Après avoir fait une pause dans son couple avec Dongfeng, Stellantis se réconcilie avec le Chinois
Le groupe franco-italo-américain est en plein retour d’affection pour le géant chinois Dongfeng. Le successeur de Carlos Tavares tourne la page du divorce pour renouer avec le, constructeur de l’empire du Milieu, dont le siège est à Wuhan et tenter de reconquérir le marché chinois. Il n’exclut pas non plus de fabriquer des autos électriques en sa compagnie pour les exporter vers d’autres contrées.

Ils sont venus ils sont tous là, réunis sous les ors rococo des années 20 à la cité universitaire parisienne.
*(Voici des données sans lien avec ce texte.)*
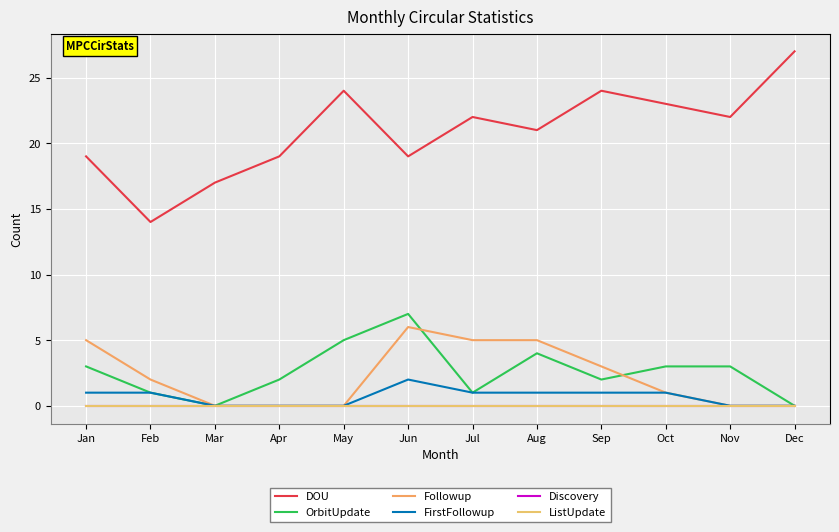

What is the value of the Followup point at the 9th from the left?

3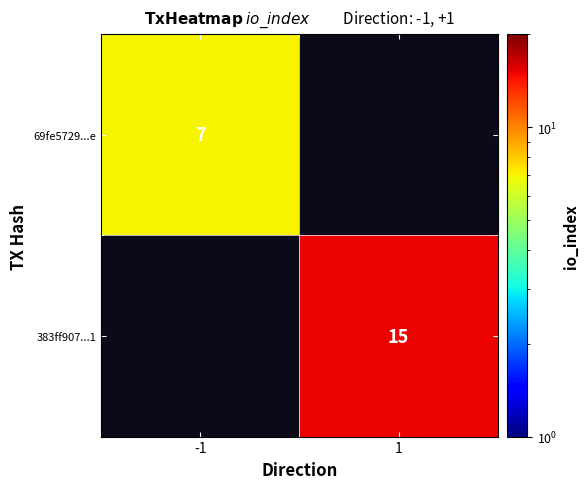

Which label corresponds to the largest value in the chart?

1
De Jean-Pierre Raffarin, ex-Premier ministre et chantre infatigable de l’amitié franco chinoise, aux représentants de l’ambassade en passant par ceux de la ville de Wuhan, ils se sont déplacés en nombre pour célébrer les forcément excellentes relations entre cette ville et l’automobile occidentale.
Il faut dire que Wuhan n’est pas seulement la cité qui a vu naître le Covid. C’est aussi la capitale chinoise (mondiale ?) de l’automobile. Une ville ou les salariés de cette industrie sont au nombre de 700 000, soit peu ou prou les effectifs de toute la filière française, des industriels jusqu’aux loueurs et garagistes.
Une love story qui remonte à 1993
C’est aussi à Wuhan que se trouve le siège de Dongfeng et entre le puissant constructeur local et la France, c’est une vieille histoire qui dure depuis 36 ans. C’est en effet en 1993 que ce qui n’était encore que PSA s’en est allé fabriquer des Citroën ZX en Chine, avec la complicité de l’industriel de Wuhan.
Depuis lors, les relations se sont nouées puis décousues. Entré au capital de PSA après la quasi-faillite de ce dernier en 2013, Dongfeng s’en est depuis retiré sur la pointe des pieds et ne possède plus que 1 % des parts de Stellantis.

Carlos Tavares, du temps de ses mandats se méfiait-il du puissant Chinois ? Toujours est-il qu’il a préféré développer une coentreprise avec le plus petit Leapmotor, délaissant, DPCA (pour Dongfeng Peugeot Citroën Automobiles) et revendant même les parts de son groupe dans trois usines détenues en commun.
Mais on le sait, depuis son départ, beaucoup de choses ont changé et son successeur est bien décidé à relancer la romance avec le constructeur chinois délaissé. D’où le raout organisé à Paris, avec, à la clé, la signature d’un nouveau contrat de mariage.
Quels en sont les termes ? Clara Ingen-Housz, la directrice de la communication du groupe franco-italo-américain est restée vague, tout en ne démentant rien. Elle reconnaît, entourée de Xavier Chardon, le patron de Citroën et d’Alain Favey le boss de Peugeot, que « Stellantis veut exporter des véhicules électriques produits à Wuhan vers l’Asie, d’Afrique et l’Amérique du Sud ».
Des Peugeot chinoises vendues en Europe ?
Ces deux dernières régions n’étant pas vraiment, ou pas encore, les plus adeptes des EV, doit-on en déduire que de futures Peugeot, Citroën et même Opel ou Fiat pourraient être produites à Wuhan et vendues en Europe ? Ce serait aller vite en besogne, mais le mystère s’éclaircira peut-être lors de la présentation officielle de la future stratégie de Stellantis le 21 mai prochain.
Mais au-delà des exportations de ces futures voitures, le renouvellement de l’alliance entre Dongfeng et Stellantis est une manière pour la galaxie de 14 marques, de remettre les pieds en Chine, un pays ou, malgré une baisse des ventes générale et une hécatombe en particulier pour les marques occidentales, il se vend près de 27 millions de voitures par an. Un magot qui vaut bien une messe, ou plutôt quelques discours et une signature à la Cité internationale de Paris.